# Work instructions
Would you return the data exactly as given, except for its pictures?

++++++++++++++++++++

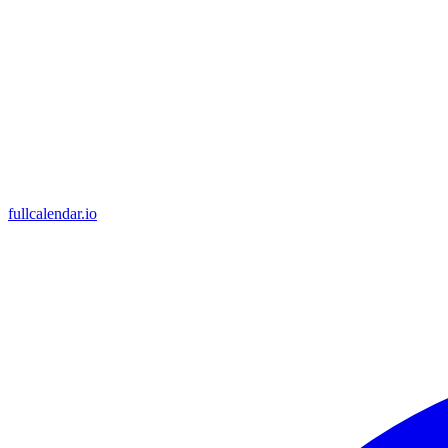
fullcalendar.io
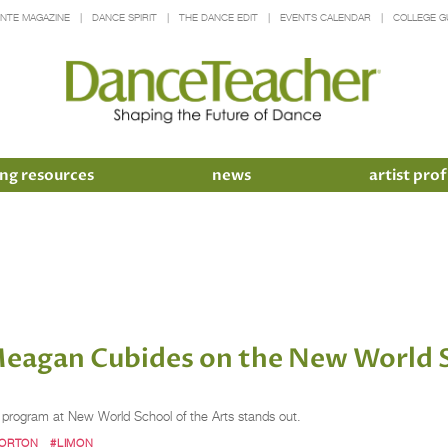
INTE MAGAZINE
DANCE SPIRIT
THE DANCE EDIT
EVENTS CALENDAR
COLLEGE G
ng resources
news
artist prof
eagan Cubides on the New World S
program at New World School of the Arts stands out.
ORTON
#LIMON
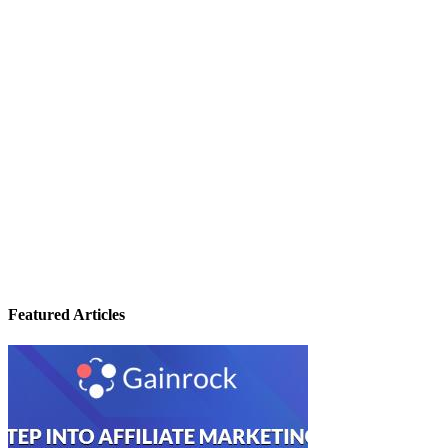
Featured Articles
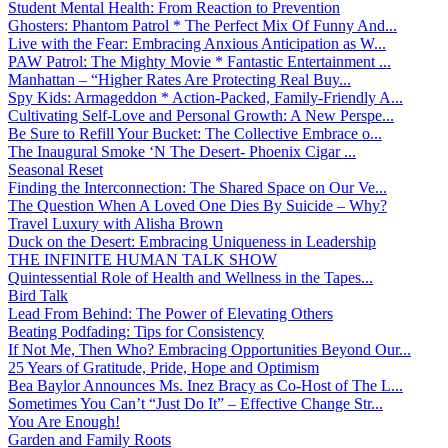
Student Mental Health: From Reaction to Prevention
Ghosters: Phantom Patrol * The Perfect Mix Of Funny And...
Live with the Fear: Embracing Anxious Anticipation as W...
PAW Patrol: The Mighty Movie * Fantastic Entertainment ...
Manhattan – “Higher Rates Are Protecting Real Buy...
Spy Kids: Armageddon * Action-Packed, Family-Friendly A...
Cultivating Self-Love and Personal Growth: A New Perspe...
Be Sure to Refill Your Bucket: The Collective Embrace o...
The Inaugural Smoke ‘N The Desert- Phoenix Cigar ...
Seasonal Reset
Finding the Interconnection: The Shared Space on Our Ve...
The Question When A Loved One Dies By Suicide – Why?
Travel Luxury with Alisha Brown
Duck on the Desert: Embracing Uniqueness in Leadership
THE INFINITE HUMAN TALK SHOW
Quintessential Role of Health and Wellness in the Tapes...
Bird Talk
Lead From Behind: The Power of Elevating Others
Beating Podfading: Tips for Consistency
If Not Me, Then Who? Embracing Opportunities Beyond Our...
25 Years of Gratitude, Pride, Hope and Optimism
Bea Baylor Announces Ms. Inez Bracy as Co-Host of The L...
Sometimes You Can’t “Just Do It” – Effective Change Str...
You Are Enough!
Garden and Family Roots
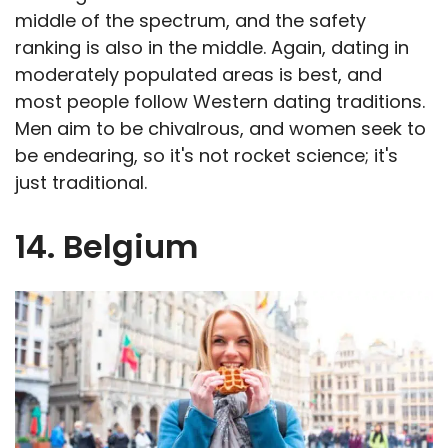
middle of the spectrum, and the safety
ranking is also in the middle. Again, dating in
moderately populated areas is best, and
most people follow Western dating traditions.
Men aim to be chivalrous, and women seek to
be endearing, so it's not rocket science; it's
just traditional.
14. Belgium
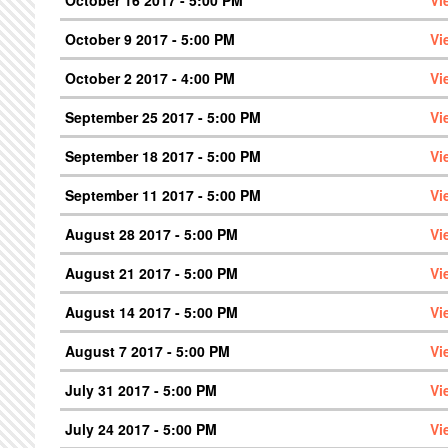
October 9 2017 - 5:00 PM
Vi
October 2 2017 - 4:00 PM
Vi
September 25 2017 - 5:00 PM
Vi
September 18 2017 - 5:00 PM
Vi
September 11 2017 - 5:00 PM
Vi
August 28 2017 - 5:00 PM
Vi
August 21 2017 - 5:00 PM
Vi
August 14 2017 - 5:00 PM
Vi
August 7 2017 - 5:00 PM
Vi
July 31 2017 - 5:00 PM
Vi
July 24 2017 - 5:00 PM
Vi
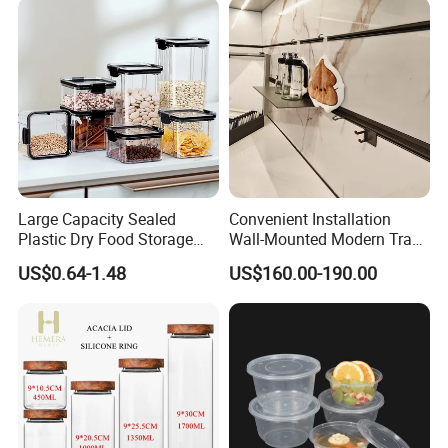
Large Capacity Sealed
Convenient Installation
Plastic Dry Food Storage
Wall-Mounted Modern Track
Box Clear Grain Spice
Modular Storage System for
US$0.64-1.48
US$160.00-190.00
Storage Jar Kitchen
Entrance Hall
Accessories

++++++++++++++++++++

# Worked solution
fullcalendar.io
INTE MAGAZINE
DANCE SPIRIT
THE DANCE EDIT
EVENTS CALENDAR
COLLEGE G
ng resources
news
artist prof
eagan Cubides on the New World S
program at New World School of the Arts stands out.
ORTON
#LIMON
Featured Articles
Student Mental Health: From Reaction to Prevention
Ghosters: Phantom Patrol * The Perfect Mix Of Funny And...
Live with the Fear: Embracing Anxious Anticipation as W...
PAW Patrol: The Mighty Movie * Fantastic Entertainment ...
Manhattan – “Higher Rates Are Protecting Real Buy...
Spy Kids: Armageddon * Action-Packed, Family-Friendly A...
Cultivating Self-Love and Personal Growth: A New Perspe...
Be Sure to Refill Your Bucket: The Collective Embrace o...
The Inaugural Smoke ‘N The Desert- Phoenix Cigar ...
Seasonal Reset
Finding the Interconnection: The Shared Space on Our Ve...
The Question When A Loved One Dies By Suicide – Why?
Travel Luxury with Alisha Brown
Duck on the Desert: Embracing Uniqueness in Leadership
THE INFINITE HUMAN TALK SHOW
Quintessential Role of Health and Wellness in the Tapes...
Bird Talk
Lead From Behind: The Power of Elevating Others
Beating Podfading: Tips for Consistency
If Not Me, Then Who? Embracing Opportunities Beyond Our...
25 Years of Gratitude, Pride, Hope and Optimism
Bea Baylor Announces Ms. Inez Bracy as Co-Host of The L...
Sometimes You Can’t “Just Do It” – Effective Change Str...
You Are Enough!
Garden and Family Roots
middle of the spectrum, and the safety
ranking is also in the middle. Again, dating in
moderately populated areas is best, and
most people follow Western dating traditions.
Men aim to be chivalrous, and women seek to
be endearing, so it's not rocket science; it's
just traditional.
14. Belgium
October 9 2017 - 5:00 PM
Vi
October 2 2017 - 4:00 PM
Vi
September 25 2017 - 5:00 PM
Vi
September 18 2017 - 5:00 PM
Vi
September 11 2017 - 5:00 PM
Vi
August 28 2017 - 5:00 PM
Vi
August 21 2017 - 5:00 PM
Vi
August 14 2017 - 5:00 PM
Vi
August 7 2017 - 5:00 PM
Vi
July 31 2017 - 5:00 PM
Vi
July 24 2017 - 5:00 PM
Vi
Large Capacity Sealed
Convenient Installation
Plastic Dry Food Storage
Wall-Mounted Modern Track
Box Clear Grain Spice
Modular Storage System for
US$0.64-1.48
US$160.00-190.00
Storage Jar Kitchen
Entrance Hall
Accessories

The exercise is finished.